Inflation mondiale hausse des taux d’intérêt, du dollar… l’année 2022 a été rude pour le système financier mondial. Cette situation a eu des conséquences importantes pour les pays en développement, y compris l’Afrique, en matière de croissance et de viabilité des finances publiques et de la dette.
Et en mars 2023, l’effondrement de la Silicon Valley Bank (SVB) et les tensions croissantes dans le système financier américain ont fait resurgir le spectre d’un resserrement du crédit et la probabilité d’une récession dans la plus grande économie du monde. Voilà qui pourtant change la donne : la FED pourrait ajuster sa politique monétaire pour trouver le juste équilibre entre ses objectifs de stabilité des prix et de soutien de la croissance.
La solution la plus durable à l’exposition excessive de l’Afrique à la volatilité mondiale est la diversification des sources de croissance. Cela permettrait de stimuler les échanges intrarégionaux, qui permettent d’absorber efficacement les chocs négatifs.
Une telle politique accélérerait la dépréciation du dollar et réduirait l’incidence fiscale du service de la dette extérieure, qui a exacerbé les problèmes de gestion macroéconomique dans toute l’Afrique en augmentant considérablement le coût des biens importés et en aggravant les contraintes de liquidité.

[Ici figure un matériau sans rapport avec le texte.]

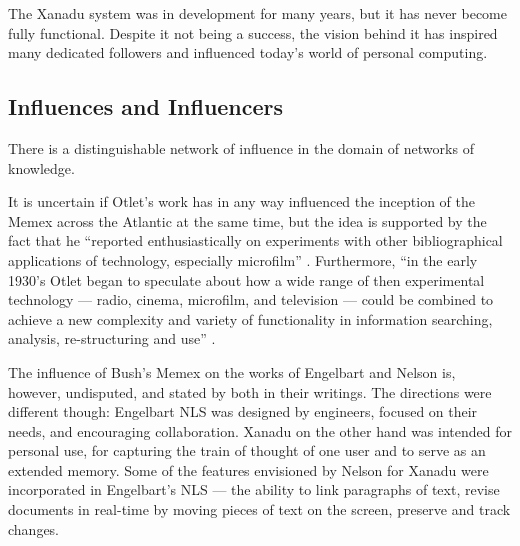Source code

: The Xanadu system was in development for many years, but it has never become fully functional. Despite it not being a success, the vision behind it has inspired many dedicated followers and influenced today's world of personal computing. 

\subsection{Influences and Influencers}

There is a distinguishable network of influence in the domain of networks of knowledge.

It is uncertain if Otlet's work has in any way influenced the inception of the Memex across the Atlantic at the same time, but the idea is supported by the fact that he ``reported enthusiastically on experiments with other bibliographical applications of technology, especially microfilm'' \cite{Goldschmidt1982,Rayward1990}. Furthermore, ``in the early 1930's Otlet began to speculate about how a wide range of then experimental technology --- radio, cinema, microfilm, and television --- could be combined to achieve a new complexity and variety of functionality in information searching, analysis, re-structuring and use'' \cite{Rayward1991}.

The influence of Bush's Memex on the works of Engelbart and Nelson is, however, undisputed, and stated by both in their writings. The directions were different though:  Engelbart NLS was designed by engineers, focused on their needs, and encouraging collaboration. Xanadu on the other hand was intended for personal use, for capturing the train of thought of one user and to serve as an extended memory. Some of the features envisioned by Nelson for Xanadu were incorporated in Engelbart's NLS --- the ability to link paragraphs of text, revise documents in real-time by moving pieces of text on the screen, preserve and track changes.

Lorsque les décideurs des banques centrales d’importance systémique ont commencé à adopter un resserrement monétaire agressif, la plupart des pays d’Afrique ont dû faire face à des taux d’emprunt qui écrasaient la croissance et entraînaient des défaillances, en plus des défis majeurs de gestion macroéconomique associés à la volatilité et aux arrêts soudains des flux de capitaux.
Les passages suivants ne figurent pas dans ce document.